We are very proud of our Calgary Curling Bubble which enabled world class curling championships to continue during COVID-19.
Over the past year, professional sports has attempted to use pandemic “isolation bubbles” to maintain their schedules. Our Calgary curling bubble is the latest iteration.
Curling is a popular winter team sport in many countries. If you live in Canada or northern United States, or many countries in Europe, you probably know all about curing. Four men or women with brooms throw stones along a sheet of ice towards a bullseye target. Sweeping the ice effects the stone’s travel.
Hilda and I have curled. She is better than me, and even won some trophies in the past. A lot of Canadian couples do some recreational curling during the winter, just for fun. And I will say it’s a lot harder than it looks.

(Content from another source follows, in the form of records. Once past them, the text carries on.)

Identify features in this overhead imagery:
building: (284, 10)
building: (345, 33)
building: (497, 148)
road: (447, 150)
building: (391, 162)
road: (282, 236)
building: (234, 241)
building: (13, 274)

Calgary stepped up with a world-class curling arena and two hotels to create the Calgary Curling Bubble. Basically, teams and broadcasters get locked into the bubble for the duration of a tournament. No fans, though. Canadian and world curling championships have been running since February and will continue through May.
We are watching the Men’s World Curling Championship this weekend, with more to come. So far, our bubble has been a success. Fingers crossed. Check us out on your local cable sports channel.
Calgary Curling Bubble Process
All participants are required to isolate and be tested before entering the bubble zone. We see continuous testing during the tournament, including exit testing. Our bubble is divided into color coded zones to control mingling, but basically once your team enters you have a fair amount of freedom.
Most teams have abandoned the traditional handshakes in favor of knuckles. No masks, though. Our teams play each other on the ice, but don’t otherwise intermingle. You can read the rules here.
Players and broadcasters are shuttled between hotels and the Markin MacPhail Centre at Canada Olympic Park.